No barraco dos fracassados

Em tempos de crise sempre surge aquela velha discussão do pessimismo ou do otimismo. Há o grupo de quem sempre acredita que as coisas podem melhorar e há quem ache que se pode fechar o caixão e beijar a viúva. No entanto, entremeado a isto, está o realista, o que analisa e pondera, e aponta soluções.

Naquela velha fábula de copo meio cheio ou copo meio vazio, é o que avalia se o copo serve para cerveja, vinho, se é para guardar moedas ou tomar água mesmo. Normalmente, o realista é o mais criticado dos que têm alguma opinião, considerado o que vive em cima do muro e que não se mete em celeumas. É confundido, na maioria das vezes, com um pessimista. Longe de ser um sonhador, é o que convive naturalmente entre o possível e o real, que expõe a verdade nua e crua. E isto incomoda.

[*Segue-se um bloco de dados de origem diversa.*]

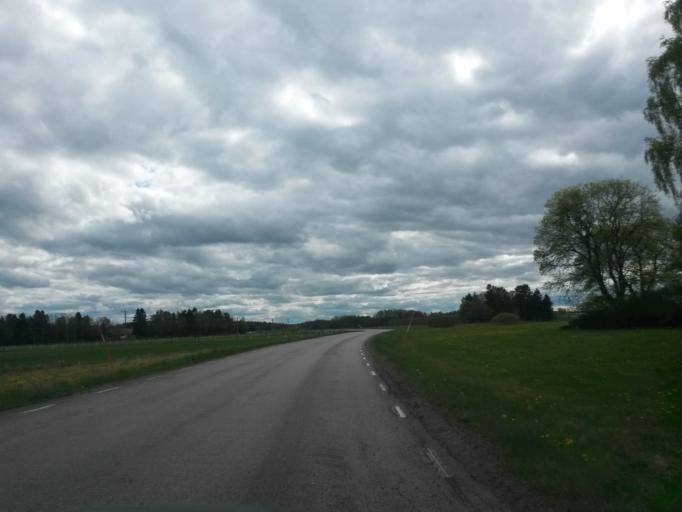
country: SE
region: Vaestra Goetaland
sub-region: Essunga Kommun
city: Nossebro
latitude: 58.2189
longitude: 12.7191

É o que eu tenho feito em relação à campanha do Avaí, neste campeonato brasileiro, que é consequência também da Gestão do Amado. A inércia e a fraqueza na tomada de decisões são gritantes, cujos resultados estão aí, estampados. E com desdém irremediável em jogar a Série A. Sim, o Avaí não se importa em jogar a Série A, está ali apenas para levantar uns trocados e pagar dívidas. “Não é o nosso campeonato”, dizem, a cada fracasso.

Até onde sabemos, qualquer time de futebol tem um desejo enorme em disputar o campeonato brasileiro. Eles se viram e se preparam para jogar os jogos mais encardidos de todos os campeonatos do mundo e comemoram efusivamente cada conquista. É aqui, em terras tupiniquins, onde se encontra uma das maiores páginas da história do futebol mundial.

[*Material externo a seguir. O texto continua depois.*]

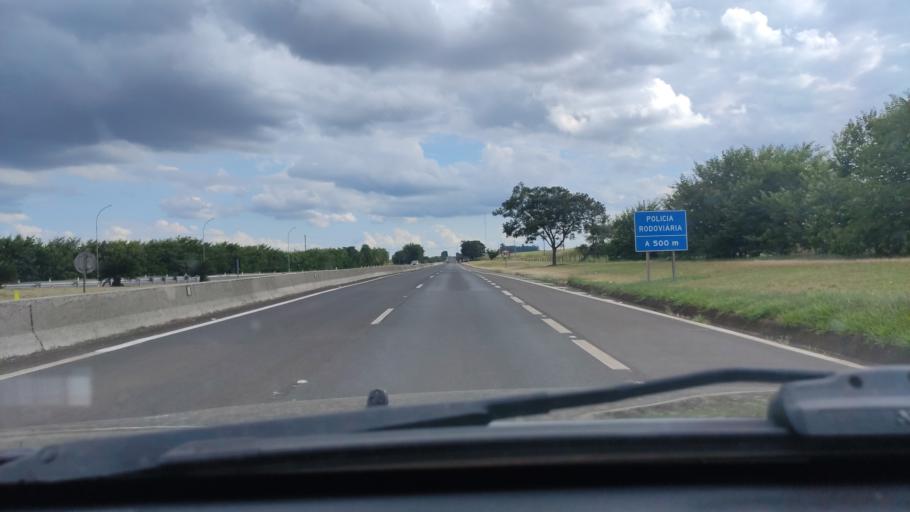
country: BR
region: Sao Paulo
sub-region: Santa Cruz Do Rio Pardo
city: Santa Cruz do Rio Pardo
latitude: -22.8066
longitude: -49.5336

Menos para o Avaí. Conte-me o torcedor em qual campeonato da Série A entramos para, ao menos, beliscar uma posição entre os dez melhores da competição? Ser diferente na tabela? Disputar uma vaga para uma sul-americana ao menos? Rapidamente alguém tentará discordar e apontar quem em 2009 fizemos uma campanha monstruosa, terminando num honroso 6º. lugar. Sim, foi, mas a ideia era jogar pra não cair e se ninguém desse um tapa nas costas do Silas, até hoje estaríamos recordando uma queda natural.

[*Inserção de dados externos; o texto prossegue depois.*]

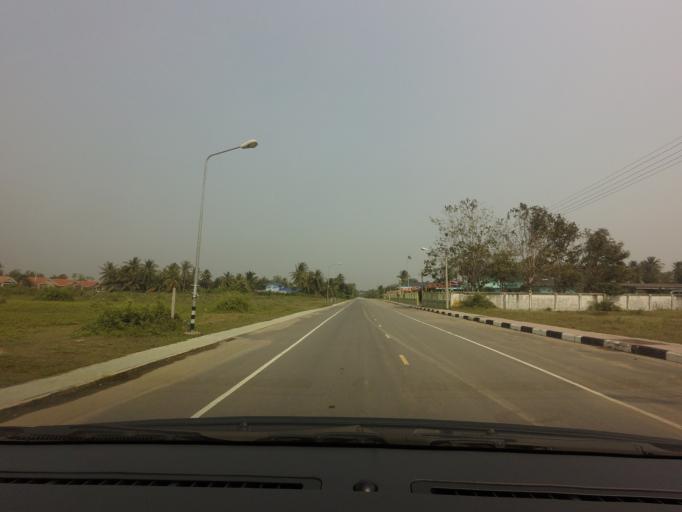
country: TH
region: Prachuap Khiri Khan
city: Kui Buri
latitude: 12.0705
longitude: 99.8662
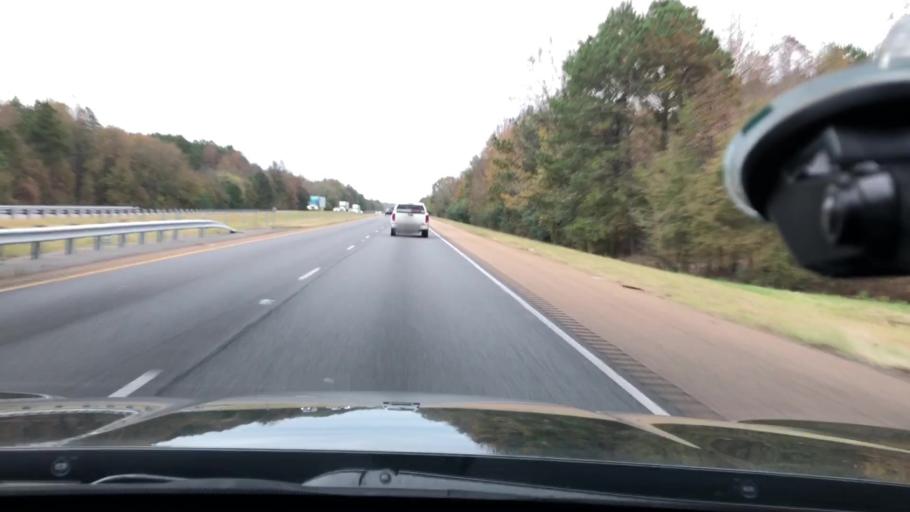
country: US
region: Arkansas
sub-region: Nevada County
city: Prescott
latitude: 33.8806
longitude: -93.3279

Em todas as versões, nossa participação é lutar pra não cair, jogar para ficar uma posição acima dos rebaixados e logo a velha lógica dos medíocres, que diz “o que vier é lucro”, vem na ponta língua. O Avaí é aquele soldado que entra na guerra pra não tomar tiro e dormir no barraco do quartel, onde ficam os covardes e fracassados, o que já está de bom tamanho, segundo essa ideologia. Há quem diga que é por causa de dinheiro, que é pra não fazer dívidas, ou ainda, a mais ridícula, a de que não temos condições de lutar de igual para igual com os grandes.

Bom, se o nosso copo serve para cerveja, vinho ou água ainda não se sabe, mas já temos certeza que querem escondê-lo na prateleira de baixo, porque para guardar moedas é que não serve. E deixem-no quieto ali, sem essa mania de querer apontar erros, dirão os “donos do clube”.